Syntrix today announced that it has opened an Investigational New Drug (IND) application with the U.S. Food and Drug Administration (FDA) to initiate a Phase 1/2 trial of SX-682. SX-682 is an oral allosteric small-molecule inhibitor of CXCR1 and CXCR2 (CXCR1/2) and the first clinical-stage asset from Syntrix’s myeloblockade immuno-oncology program directed at depleting the tumor microenvironment of immunosuppressive myeloid cells. CXCR1/2 are a “master switch” of the tumor microenvironment, where they control tumor cell metastasis, the epithelial to mesenchymal transition, the influx of immunosuppressive MDSCs and neutrophils and angiogenesis. SX-682 has been validated in all major solid tumor models, where it exhibits mono-agent anti-tumor activity, blocks metastasis, depletes immunosuppressive myeloid cells, activates tumor killing by effector cells, reverses chemo-resistance, and potently synergizes with anti-CTLA-4 and anti-PD1.

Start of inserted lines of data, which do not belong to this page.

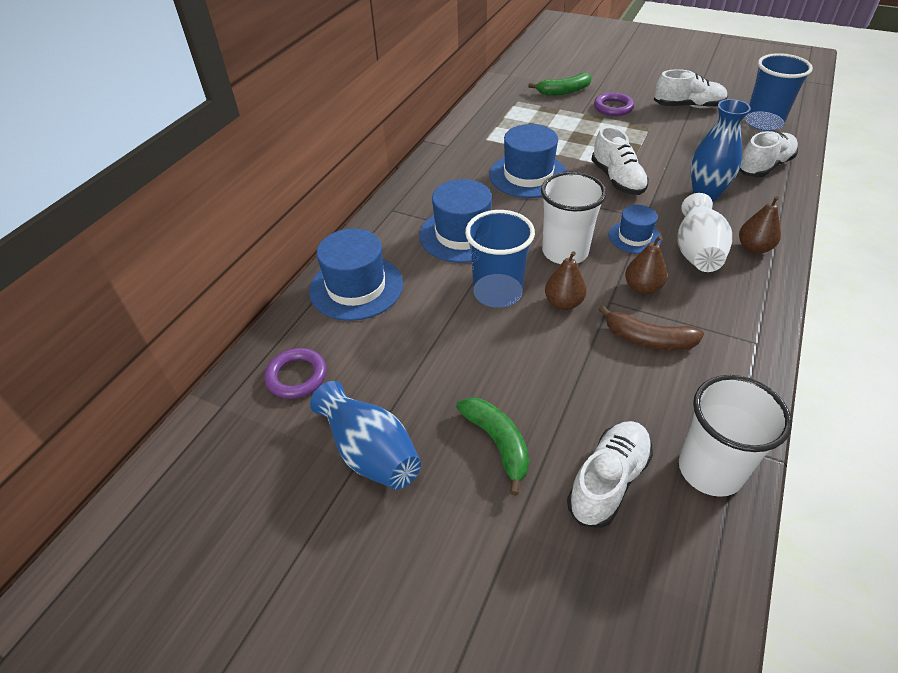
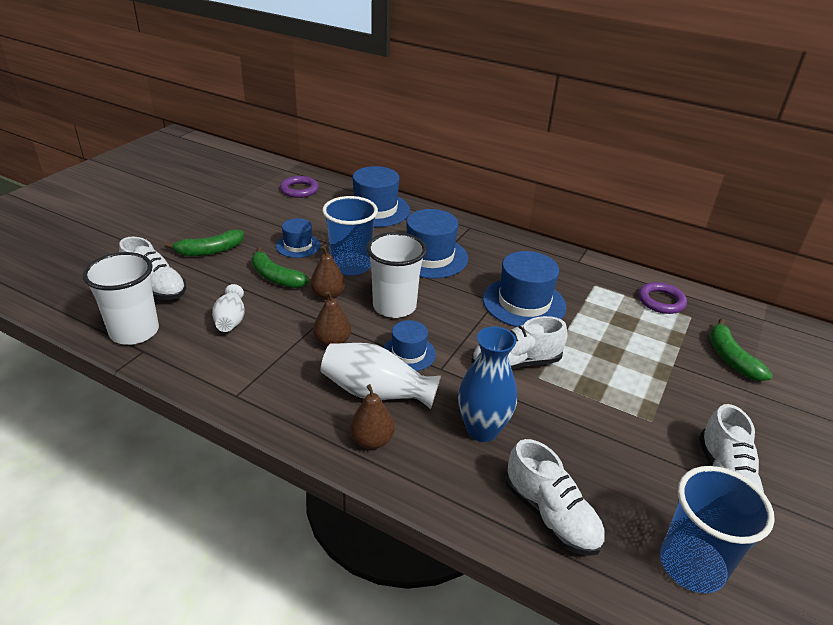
camera: 90 degrees right, 10 degrees down
(370, 452) = (229, 210): blue vase -> none
(462, 348) = (298, 246): none -> blue hat
(542, 355) = (275, 277): none -> green banana
(613, 107) = (696, 395): purple ring -> purple ring (661, 301)
(643, 377) = (231, 320): none -> white vase
(648, 339) = (269, 331): brown banana -> none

The IND will initiate a Phase 1/2 clinical study investigating the treatment of newly diagnosed metastatic melanoma with SX-682 in combination with the anti-PD1 agent, pembrolizumab. The Phase 1/2 trial will be conducted in collaboration with Dr. Keith Flaherty at the Termeer Center for Targeted Therapies at the Massachusetts General Hospital Cancer Center.
“Opening of this IND is an important milestone for our myeloblockade strategy in solid tumors,” said John Zebala, M.D., Ph.D., CEO of Syntrix. “Metastatic melanoma exhibits the greatest response to anti-PD1 therapy of any solid tumor type, yet still only about 30% of patients initially respond to pembrolizumab and only about 10% are progression free at one year. Clinical studies in melanoma and other solid tumors have shown a direct correlation between serum levels of CXCR1/2 ligands and disease progression. Preclinical data suggest that combining SX-682 with pembrolizumab in metastatic melanoma may afford enhanced efficacy compared to pembrolizumab monotherapy. If successful, SX-682 could be a promising new addition to the treatment landscape in metastatic melanoma.”